### 解くべき課題:
以下のウィンブルドン選手権に関する本文に登場する国名を、すべて登場順に挙げてください。

### 本文:
緑のコート | ザ・マシンガンズの必殺技(絶望日記)

ザ・マシンガンズの必殺技(絶望日記)

 心にうつりゆく よしなしごと

テニスの4大国際大会の1つで、最も古い歴史を持つ、

全英テニス選手権大会、別名ウィンブルドン選手権が開幕しました。


開催地であるロンドン郊外のウィンブルドンに因んでこう呼ばれ、

19面あるコートのうち「センター・コート」は、

この大会のためにしか使用されないので、

全テニス・プレーヤーの憧れの場所となっています。


また、4大国際大会の中で、唯一グラス・コートで行われ、

練習時も含めて白いウェアの着用が義務づけられているので、

美しい緑の芝生を駆ける白いウェアが、

初夏のイギリスの風物詩となっています。


26~27日、男女シングルスの第1回戦が行われ、

大会4連覇を狙う世界ランク1位のロジャー・フェデラー(スイス)が、

ストレートで快勝、グラス・コート連勝記録を42にのばし、

ビヨン・ボルグ(スウェーデン)の記録を抜き、新記録を樹立しました。

### データセット内容:
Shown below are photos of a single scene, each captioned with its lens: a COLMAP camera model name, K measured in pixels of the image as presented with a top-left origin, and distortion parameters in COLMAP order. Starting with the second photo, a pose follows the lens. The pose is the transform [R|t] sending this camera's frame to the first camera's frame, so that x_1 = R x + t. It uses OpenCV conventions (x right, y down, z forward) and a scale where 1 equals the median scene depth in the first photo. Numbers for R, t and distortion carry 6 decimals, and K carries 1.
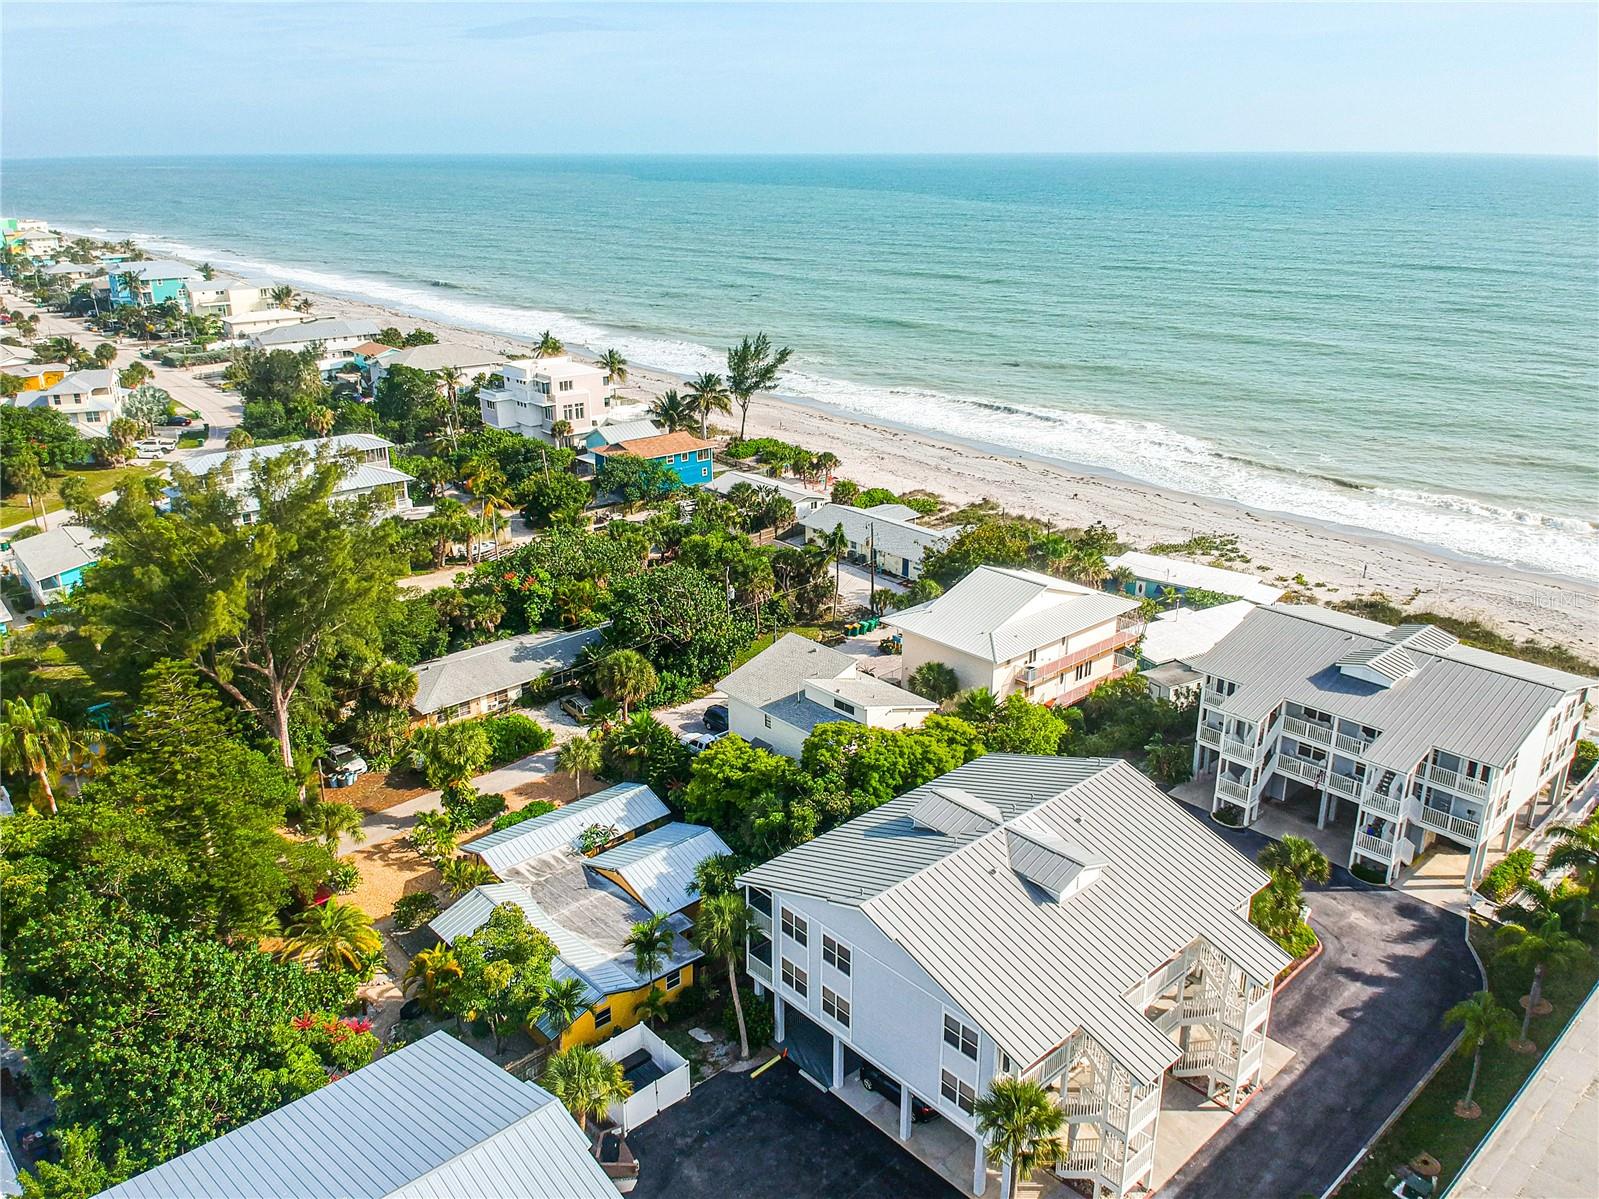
lens RADIAL K [[1203.9, 0, 799.5], [0, 1203.9, 599.5], [0, 0, 1]] dist [0.105952, -0.194243]
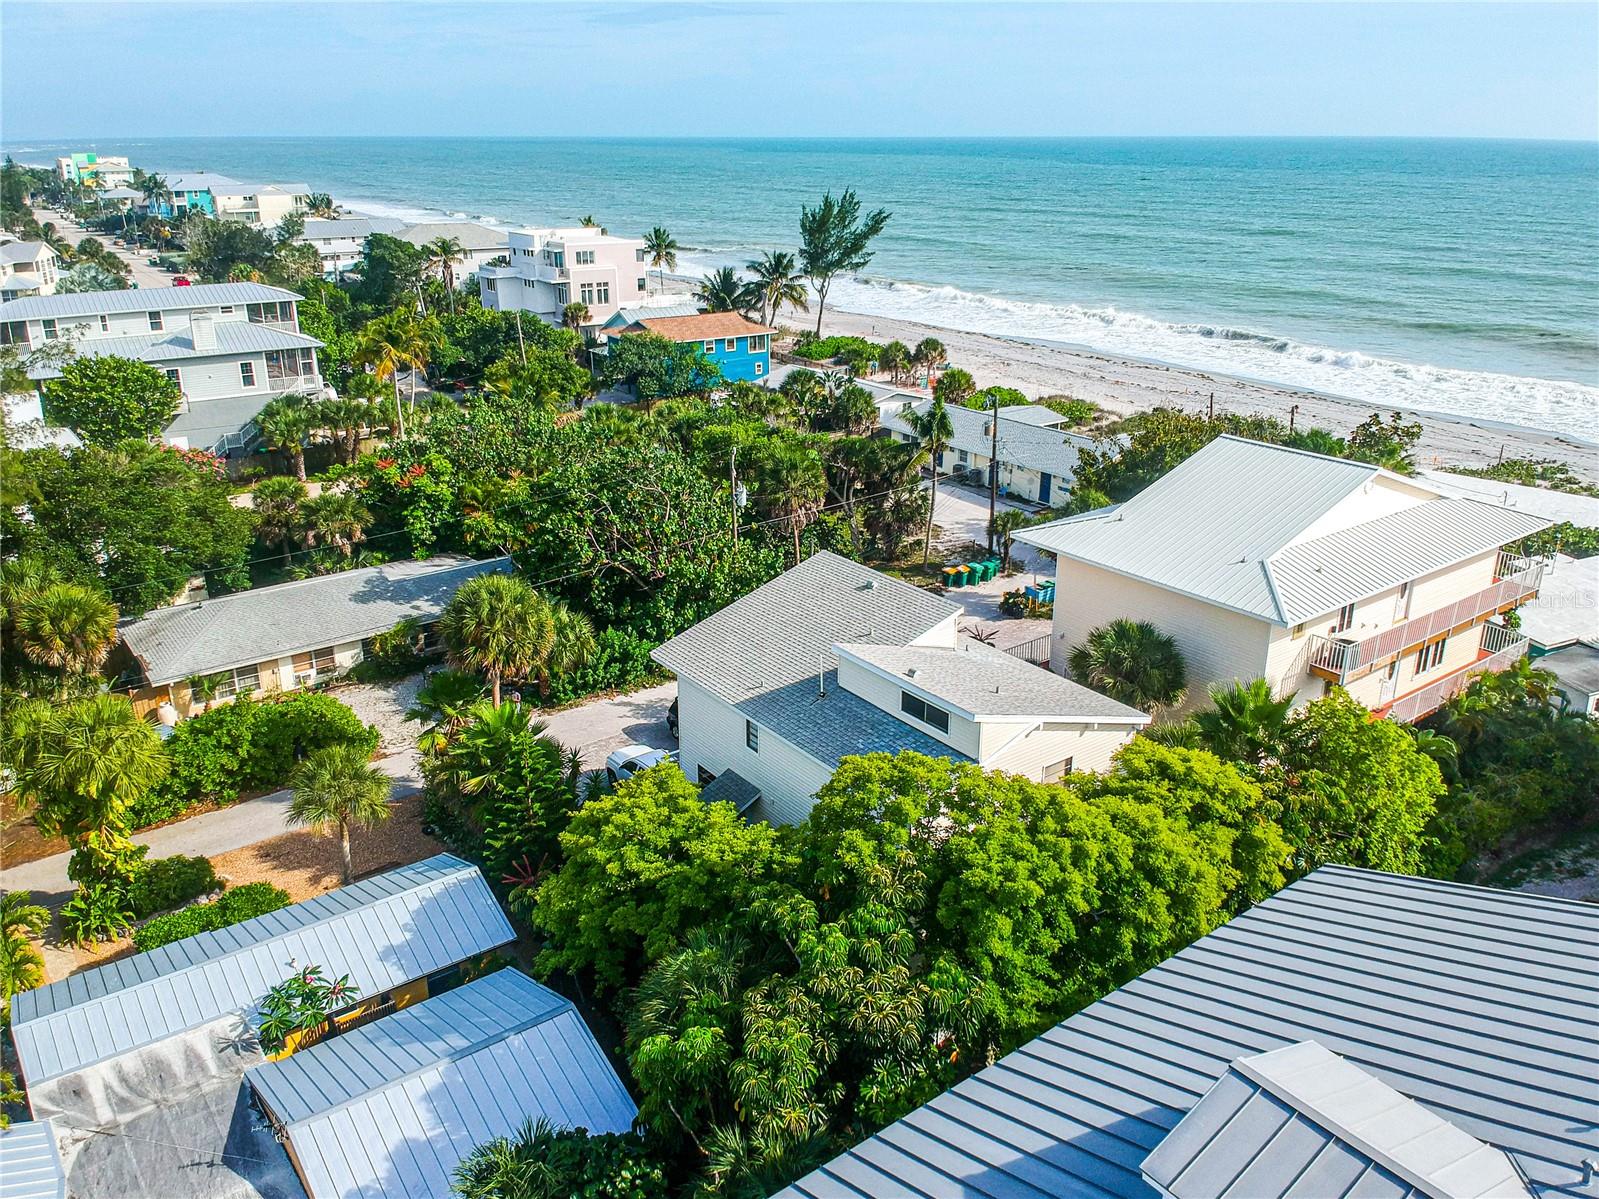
lens RADIAL K [[1203.9, 0, 799.5], [0, 1203.9, 599.5], [0, 0, 1]] dist [0.105952, -0.194243]
pose [[0.995447, 0.035923, -0.088291, 0.022704], [-0.034997, 0.999315, 0.012013, 0.036243], [0.088662, -0.008868, 0.996022, 0.450540]]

### 期待される解答:
イギリス、スイス、スウェーデン